A robot with a spring in its tail
To test the tail-stiffening theory, Zhong and his colleagues decided to build a swimming robot with independently controlled tail stiffness. Their tuna-like robot, which they describe in Science Robotics, has a fixed head and a tail that moves from side to side to provide thrust. At the end of the tail is a joint attached to a passive fin. The stiffness of this joint can be adjusted by tensioning a tendon-like spring; pulling harder on the spring increases torsional stiffness.
When the researchers played around with the stiffness of the robot’s tail joint and combined their findings with mathematical modelling, they found that both swimming speed and efficiency are closely tied to tail stiffness. When the frequency of tailbeats is low, the swimming speed increases in tandem with the frequency. Above a certain frequency, however, the distance travelled with each tailbeat (and thus the robot’s efficiency) starts to drop if tail stiffness remains constant.
To maintain the relationship between frequency and speed (and thus keep the robot’s efficiency high), the researchers found that the tail needs to stiffen. Indeed, the relationship between speed and optimal tail stiffness proved remarkably simple: to maximize efficiency, tail stiffness needs to scale with swimming speed – or tailbeat frequency – squared. “If you want to flap your tail twice as fast – twice the frequency – you should pull on that tendon with four times the strength,” says team leader Dan Quinn.
Variable missions
While robots with stiff tails are good at swimming fast, Zhong notes that once their tailbeat frequency drops, so does their efficiency. “The benefit of using tunable tail stiffness is to help the robot always stay at a peak efficiency, as much as possible,” he says. This is important because while real fish are good at multi-speed missions (such as swimming rapidly to a reef and then slowing down to feed), swimming robots are generally “terrible” at them, Quinn adds.

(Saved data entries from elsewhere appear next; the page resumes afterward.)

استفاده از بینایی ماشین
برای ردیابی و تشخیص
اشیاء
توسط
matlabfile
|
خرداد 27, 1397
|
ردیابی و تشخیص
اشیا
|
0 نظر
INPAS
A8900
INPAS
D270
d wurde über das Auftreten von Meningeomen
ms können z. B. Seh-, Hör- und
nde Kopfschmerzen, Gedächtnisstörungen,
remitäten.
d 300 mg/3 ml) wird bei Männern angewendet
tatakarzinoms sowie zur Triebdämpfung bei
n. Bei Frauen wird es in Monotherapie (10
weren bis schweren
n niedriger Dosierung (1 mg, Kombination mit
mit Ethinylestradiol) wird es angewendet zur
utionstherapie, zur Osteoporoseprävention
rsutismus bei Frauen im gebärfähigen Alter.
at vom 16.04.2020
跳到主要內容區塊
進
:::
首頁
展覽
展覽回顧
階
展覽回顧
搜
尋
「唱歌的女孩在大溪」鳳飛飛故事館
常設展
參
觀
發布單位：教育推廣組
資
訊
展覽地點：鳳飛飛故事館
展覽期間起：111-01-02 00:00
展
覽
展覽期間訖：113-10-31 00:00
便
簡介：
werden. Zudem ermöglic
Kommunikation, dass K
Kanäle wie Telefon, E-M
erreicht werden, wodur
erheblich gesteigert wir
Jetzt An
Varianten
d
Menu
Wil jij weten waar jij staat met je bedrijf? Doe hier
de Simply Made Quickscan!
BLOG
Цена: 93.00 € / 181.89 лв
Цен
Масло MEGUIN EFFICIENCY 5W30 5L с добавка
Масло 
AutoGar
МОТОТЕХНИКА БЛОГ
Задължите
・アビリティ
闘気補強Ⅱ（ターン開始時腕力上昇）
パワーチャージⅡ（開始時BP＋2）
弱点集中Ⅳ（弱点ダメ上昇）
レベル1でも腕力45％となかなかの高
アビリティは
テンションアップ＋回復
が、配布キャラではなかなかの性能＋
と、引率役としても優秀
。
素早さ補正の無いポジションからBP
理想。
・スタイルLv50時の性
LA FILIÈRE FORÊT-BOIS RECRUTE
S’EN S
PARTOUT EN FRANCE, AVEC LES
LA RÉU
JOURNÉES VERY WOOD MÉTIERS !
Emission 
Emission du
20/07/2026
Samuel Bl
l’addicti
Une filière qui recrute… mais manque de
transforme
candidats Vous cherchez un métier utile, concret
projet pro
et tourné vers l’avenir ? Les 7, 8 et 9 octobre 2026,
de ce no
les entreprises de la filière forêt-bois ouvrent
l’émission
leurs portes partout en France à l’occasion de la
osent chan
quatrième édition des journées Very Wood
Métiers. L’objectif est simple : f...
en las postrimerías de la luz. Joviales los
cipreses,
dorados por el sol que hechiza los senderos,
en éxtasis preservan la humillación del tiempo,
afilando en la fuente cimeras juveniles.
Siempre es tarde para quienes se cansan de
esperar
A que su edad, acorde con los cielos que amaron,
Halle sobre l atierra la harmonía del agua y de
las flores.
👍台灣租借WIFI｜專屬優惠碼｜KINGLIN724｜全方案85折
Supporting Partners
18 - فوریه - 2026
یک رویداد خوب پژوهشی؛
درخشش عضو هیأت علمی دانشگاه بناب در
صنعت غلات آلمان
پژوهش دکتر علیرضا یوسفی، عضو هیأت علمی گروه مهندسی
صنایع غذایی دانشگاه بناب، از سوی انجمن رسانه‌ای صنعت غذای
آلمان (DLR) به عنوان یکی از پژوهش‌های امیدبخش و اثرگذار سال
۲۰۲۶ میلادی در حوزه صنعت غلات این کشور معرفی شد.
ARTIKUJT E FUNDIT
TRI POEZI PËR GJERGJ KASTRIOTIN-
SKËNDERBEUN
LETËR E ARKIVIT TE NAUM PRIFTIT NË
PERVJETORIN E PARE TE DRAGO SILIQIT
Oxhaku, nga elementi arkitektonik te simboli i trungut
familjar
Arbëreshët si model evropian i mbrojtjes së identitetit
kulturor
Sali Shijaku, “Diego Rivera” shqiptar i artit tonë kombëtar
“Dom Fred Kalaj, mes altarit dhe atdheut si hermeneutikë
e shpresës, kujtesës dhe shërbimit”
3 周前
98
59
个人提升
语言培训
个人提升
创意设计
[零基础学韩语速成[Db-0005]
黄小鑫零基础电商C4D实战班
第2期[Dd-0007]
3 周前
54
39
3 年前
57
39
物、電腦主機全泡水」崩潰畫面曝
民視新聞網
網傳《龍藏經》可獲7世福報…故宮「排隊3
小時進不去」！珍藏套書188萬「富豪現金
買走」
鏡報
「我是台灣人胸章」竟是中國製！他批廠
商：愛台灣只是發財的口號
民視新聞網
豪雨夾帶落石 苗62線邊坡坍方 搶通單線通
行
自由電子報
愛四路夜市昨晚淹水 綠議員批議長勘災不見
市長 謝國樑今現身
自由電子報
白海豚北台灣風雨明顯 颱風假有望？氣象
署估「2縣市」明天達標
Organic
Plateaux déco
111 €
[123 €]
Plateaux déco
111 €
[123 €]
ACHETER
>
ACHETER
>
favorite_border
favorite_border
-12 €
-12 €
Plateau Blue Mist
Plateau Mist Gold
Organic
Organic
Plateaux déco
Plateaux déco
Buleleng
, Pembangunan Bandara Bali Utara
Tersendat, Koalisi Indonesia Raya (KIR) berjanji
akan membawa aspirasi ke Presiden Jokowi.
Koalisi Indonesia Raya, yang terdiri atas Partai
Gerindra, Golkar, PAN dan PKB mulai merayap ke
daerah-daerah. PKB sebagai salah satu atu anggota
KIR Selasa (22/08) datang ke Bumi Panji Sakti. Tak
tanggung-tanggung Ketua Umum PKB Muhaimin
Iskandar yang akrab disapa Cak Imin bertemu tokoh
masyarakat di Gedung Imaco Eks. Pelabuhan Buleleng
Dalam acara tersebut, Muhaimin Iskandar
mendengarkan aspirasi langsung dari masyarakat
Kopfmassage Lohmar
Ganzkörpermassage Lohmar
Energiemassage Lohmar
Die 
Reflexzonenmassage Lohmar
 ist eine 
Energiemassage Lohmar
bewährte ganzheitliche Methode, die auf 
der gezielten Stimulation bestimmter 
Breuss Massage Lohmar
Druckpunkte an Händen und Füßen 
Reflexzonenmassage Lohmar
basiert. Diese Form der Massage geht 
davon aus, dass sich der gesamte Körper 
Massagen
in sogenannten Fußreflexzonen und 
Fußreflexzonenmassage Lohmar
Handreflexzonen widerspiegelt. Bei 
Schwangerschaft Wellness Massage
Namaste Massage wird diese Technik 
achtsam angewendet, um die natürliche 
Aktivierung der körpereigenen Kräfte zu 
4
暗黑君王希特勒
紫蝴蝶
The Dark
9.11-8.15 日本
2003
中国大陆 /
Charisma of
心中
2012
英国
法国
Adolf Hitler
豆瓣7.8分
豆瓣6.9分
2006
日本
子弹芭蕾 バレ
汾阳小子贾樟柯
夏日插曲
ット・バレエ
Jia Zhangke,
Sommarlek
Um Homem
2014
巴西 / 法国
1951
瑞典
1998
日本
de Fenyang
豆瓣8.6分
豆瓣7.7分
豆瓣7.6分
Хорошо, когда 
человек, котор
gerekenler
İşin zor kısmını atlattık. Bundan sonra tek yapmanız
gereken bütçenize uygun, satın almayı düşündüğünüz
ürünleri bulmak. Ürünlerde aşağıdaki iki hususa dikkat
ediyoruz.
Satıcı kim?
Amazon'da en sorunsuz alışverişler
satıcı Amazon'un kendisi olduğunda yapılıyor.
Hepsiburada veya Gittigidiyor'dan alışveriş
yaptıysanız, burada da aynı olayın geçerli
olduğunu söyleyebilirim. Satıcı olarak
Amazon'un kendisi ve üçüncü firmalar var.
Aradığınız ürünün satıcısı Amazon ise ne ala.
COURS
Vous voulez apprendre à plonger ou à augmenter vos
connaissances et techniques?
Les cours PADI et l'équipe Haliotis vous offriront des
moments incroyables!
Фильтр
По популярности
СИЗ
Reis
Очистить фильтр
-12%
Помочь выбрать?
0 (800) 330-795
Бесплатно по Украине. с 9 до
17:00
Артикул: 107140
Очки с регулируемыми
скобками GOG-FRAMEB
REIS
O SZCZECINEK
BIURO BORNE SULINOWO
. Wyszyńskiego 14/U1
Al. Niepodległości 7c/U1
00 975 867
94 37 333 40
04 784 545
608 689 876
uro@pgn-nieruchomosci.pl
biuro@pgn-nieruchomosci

To test the effectiveness of a tuneable tail for this type of mission, the researchers put their robot in a tank with flow speeds that varied from 0.1 to 0.65 metres per second over a period of 15 minutes and directed it to maintain its position by adjusting its tailbeat frequency. When they compared the tunable tail with tails that were moderately stiff, completely rigid, and fully de-tensioned, they found that the tunable tail used 16, 41 and 55 per cent less energy respectively. The loose and rigid tails also proved unable to reach the high speeds needed later in the mission.
Fish save energy by swimming in schools
Quinn says that the team’s findings could make it possible to deploy large swarms of small, cheap fish-like robots. Thanks to the multi-speed efficiency of their adjustable tails, such robots could be deployed remotely, travel to their mission quickly and then slow down to complete tasks such as climate and environmental measurements or large-scale mapping.
The team are keen to explore how their findings translate to different-sized swimming robots, particularly as their modelling suggests that tunable tail stiffness becomes more important in bigger fish. Qiang tells Physics World that he would also like to explore advanced ways of controlling stiffness, such as artificial muscle networks. This would enable him to investigate the impact of tunable stiffness all over the robot’s body, which is likely to be closer to how a real fish behaves.